I
(1932)
(1932)
Agustín Farabundo Martí
dejó que lo abrazara
el cura con quien se había negado a confesarse
y caminó firmemente al paredón.
De pronto se volvió
y llamó a Chinto Castellanos,
secretario presidencial, quien lo había acompañado toda la noche
platicando y fumando puros
en la capilla ardiente.
-Dame un abrazo vos -le dijo en el oído-,
está fregado que sea de un cura tan intrigante
el último abrazo que me lleve de la vida.
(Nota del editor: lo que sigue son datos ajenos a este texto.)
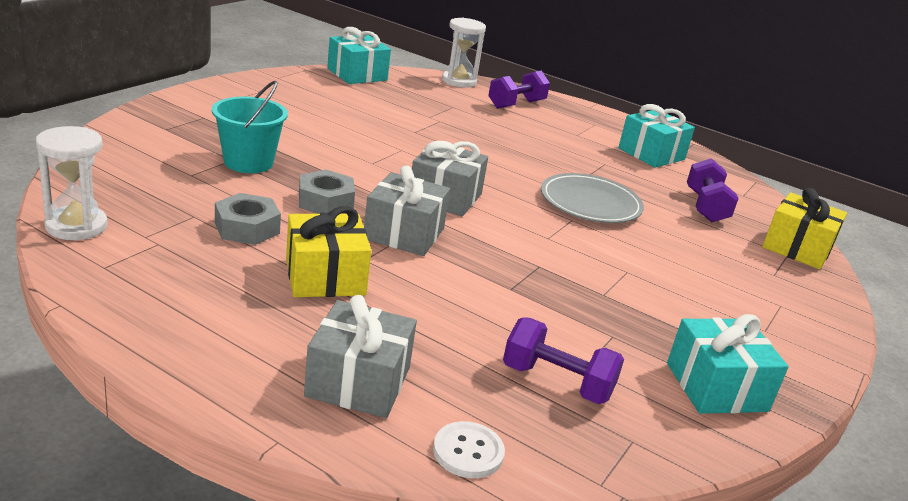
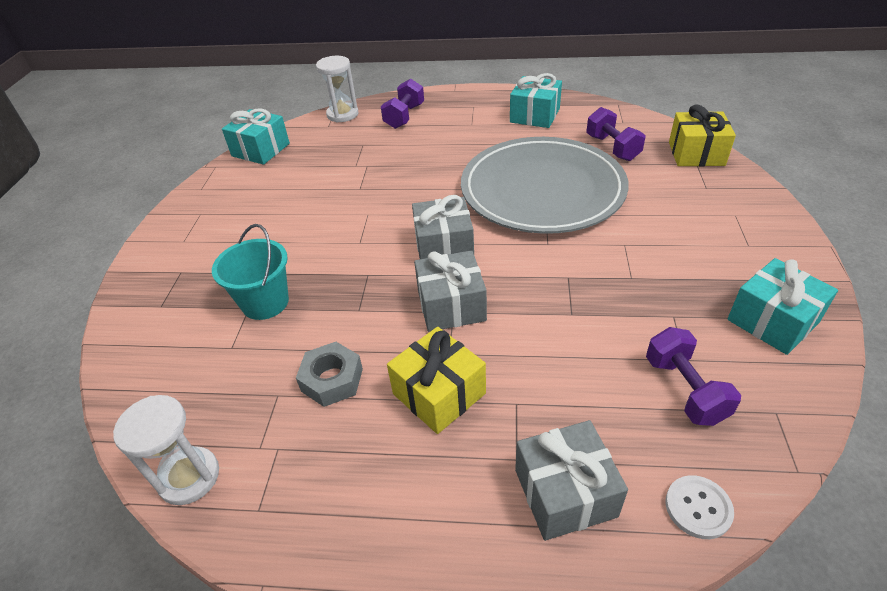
camera: 20 degrees left, 15 degrees up
(325, 201) = (364, 308): grey nut -> none
(557, 382) = (684, 390): purple dumbbell -> purple dumbbell turned 75 degrees clockwise
(590, 203) = (542, 190): grey plate -> grey plate, size x1.84

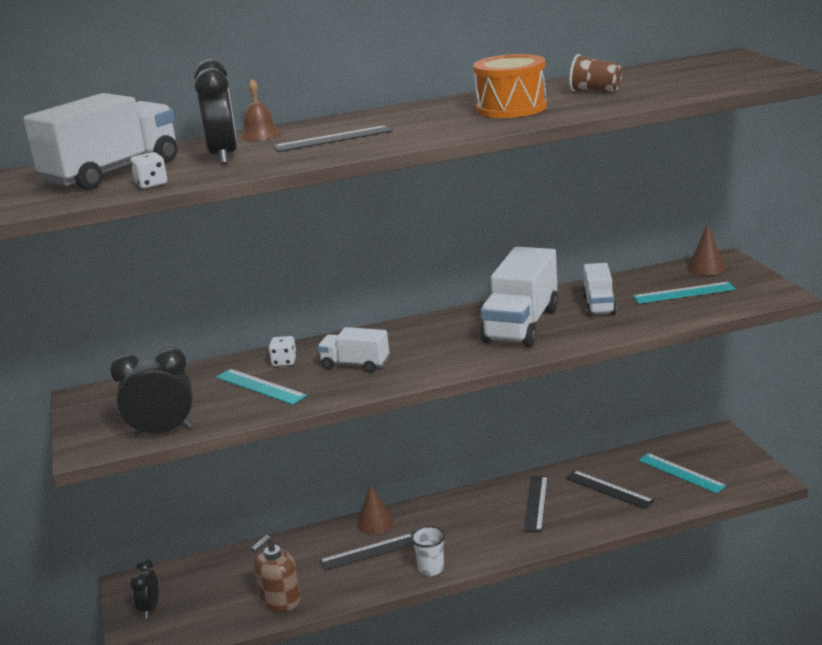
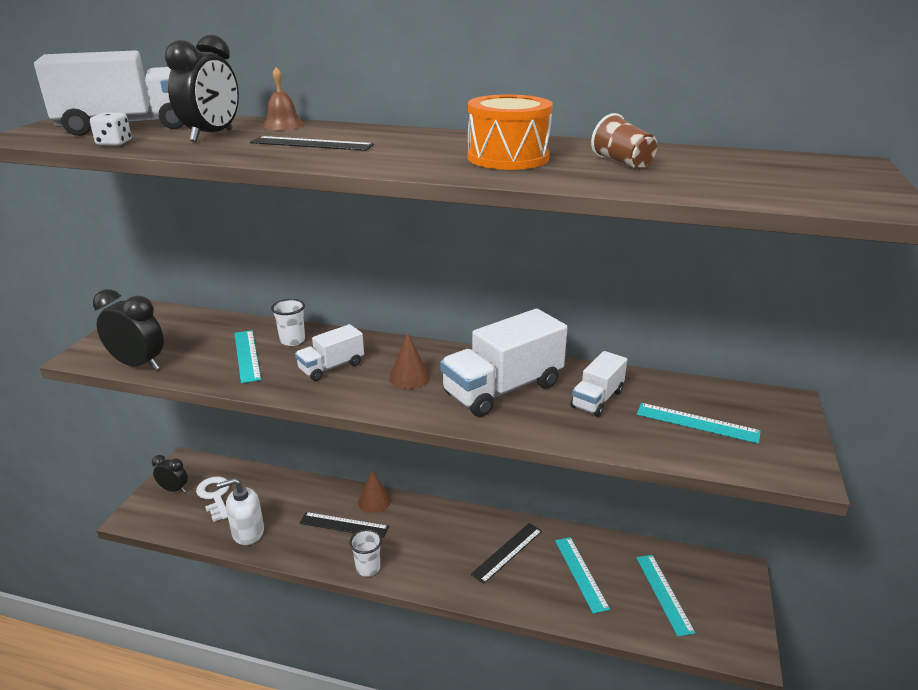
camera: 30 degrees right, 5 degrees up
(150, 608) = (174, 489): black clock -> black clock turned 75 degrees clockwise
(204, 592) = (215, 496): none -> white key
(280, 600) = (248, 532): brown soap dispenser -> white soap dispenser
(284, 361) = (292, 340): white dice -> white cup
(355, 364) = (331, 367): white truck -> white truck turned 90 degrees counterclockwise
(608, 489) = (581, 573): black ruler -> turquoise ruler
(706, 268) = (756, 403): brown cone -> brown cone (409, 377)

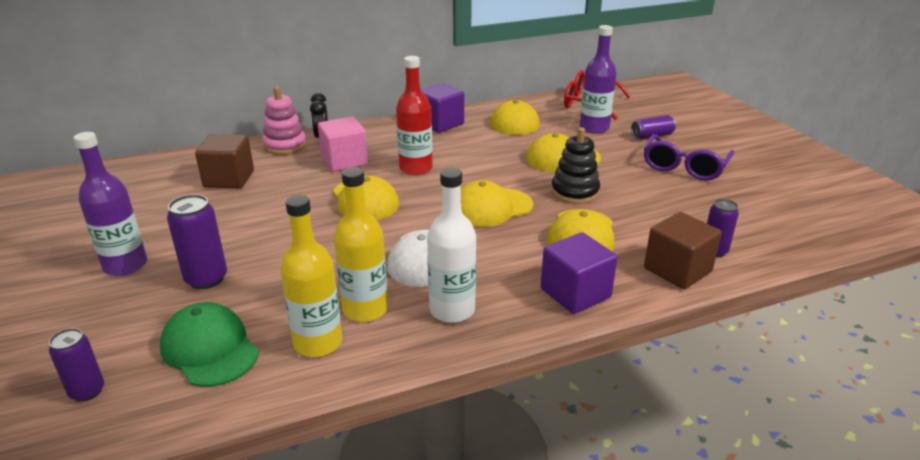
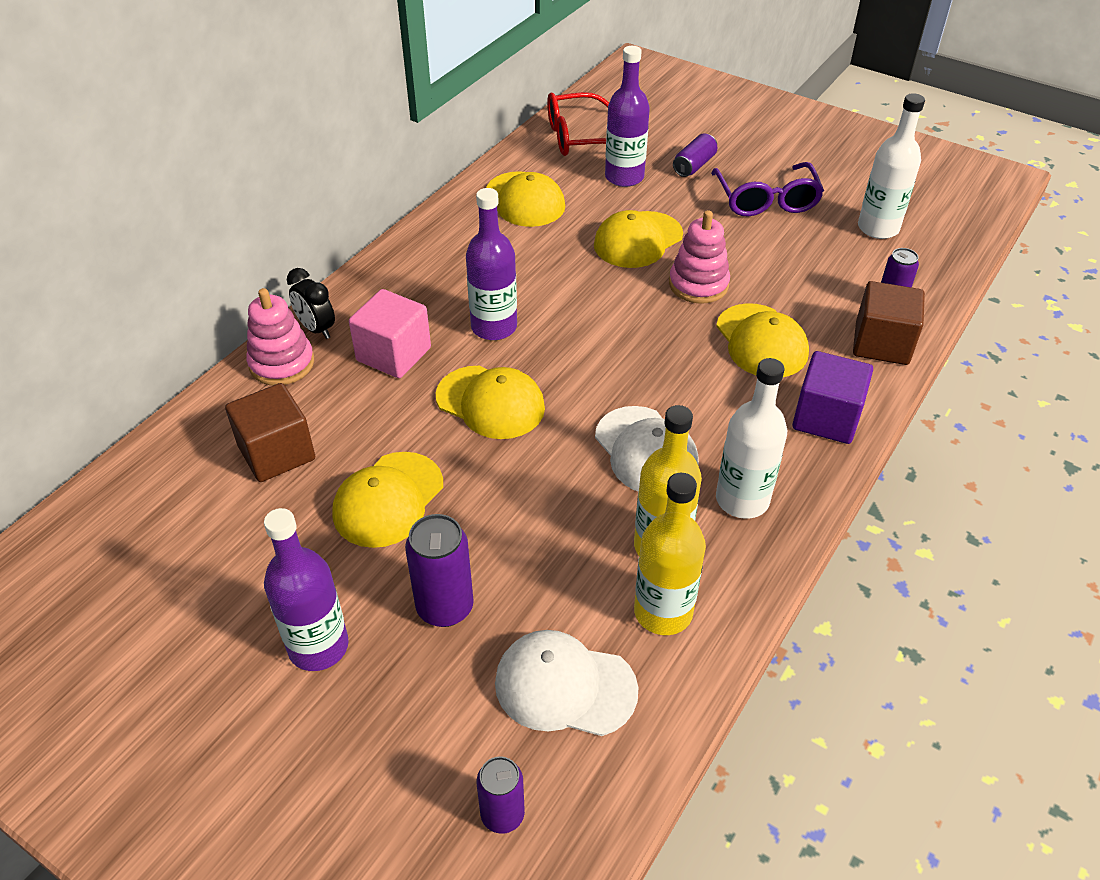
camera: 35 degrees left, 15 degrees up
(210, 349) = (565, 686): green cap -> white cap
(416, 168) = (494, 327): red bottle -> purple bottle
(440, 123) = (442, 240): purple cube -> none
(491, 208) = (639, 347): yellow cap -> yellow cap (388, 499)
(575, 192) = (698, 284): black stacking toy -> pink stacking toy
(760, 207) = (878, 228): none -> white bottle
-¿Y por qué yo? -Le dijo Chinto.
-Ah -le contestó Farabundo-, porque vas a ser uno de nosotros,
ya verás.
Y fue a ponerse frente al pelotón que lo fusiló.
II
(1944)
(1944)
A Víctor Manuel Marín para poder fusilarlo
le tuvieron que poner unos burros de madera
(esos que se usan para poner la tabla de planchar)
por los sobacos.
En la tortura le habían fracturado las piernas
y los brazos y algunas costillas,
fuera de que le habían destripado un ojo
y machacado los testículos.
El mismo cura que no pudo confesar a Farabundo,
se le acercó a Víctor Manuel y le dijo:
“Hijo mío, vengo a reconfortarte el espíritu”.
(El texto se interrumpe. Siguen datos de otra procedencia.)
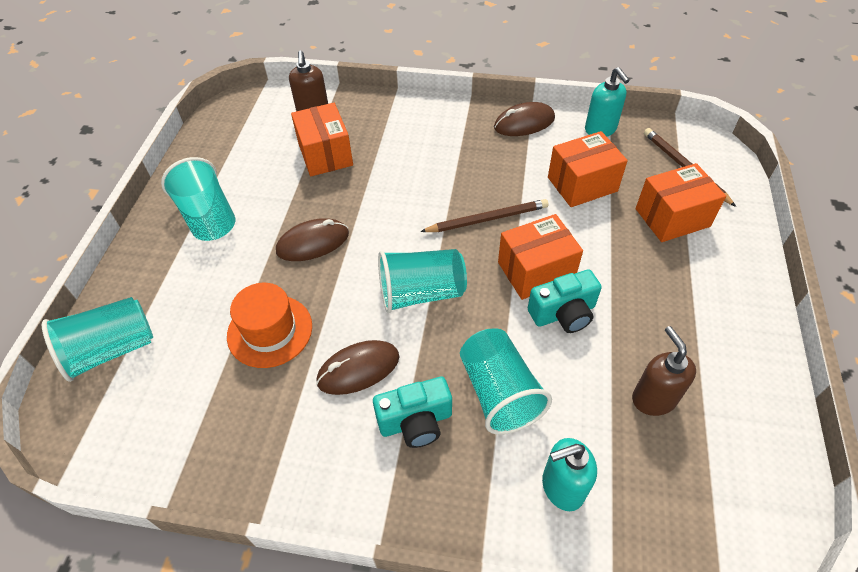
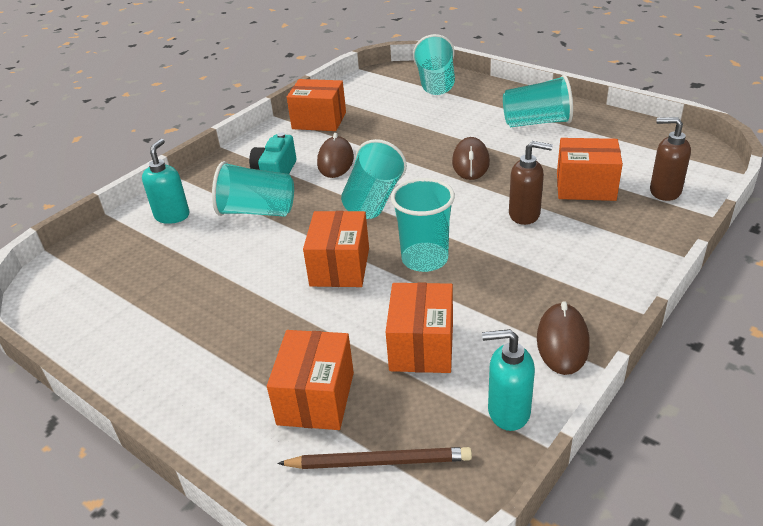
camera: 120 degrees right, 15 degrees down
(259, 448) = (319, 121): none -> orange box
(270, 331) = (400, 134): orange hat -> none
(487, 219) = (424, 259): brown pencil -> turquoise cup
(563, 313) = (284, 266): turquoise camera -> none
(653, 398) = (171, 281): brown soap dispenser -> brown soap dispenser (525, 214)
Y aquél le contestó entre sus dientes rotos
y sus labios reventados:
“Es el cuerpo el que me flaquea, no el espíritu”.
Después lo fusilaron.
III
(1973)
(1973)
Cada vez que leo en las páginas sociales
del Diario Hoy o de La Prensa Gráfica
esas lujosas esquelas mortuorias
de a doscientos colones o más
avisándonos que se murió un burgués
reconfortado con los santos auxilios
de nuestra religión católica,
pienso en todo lo que nos dicen esos dos muertos
que rechazaron esos confortos y auxiliaciones.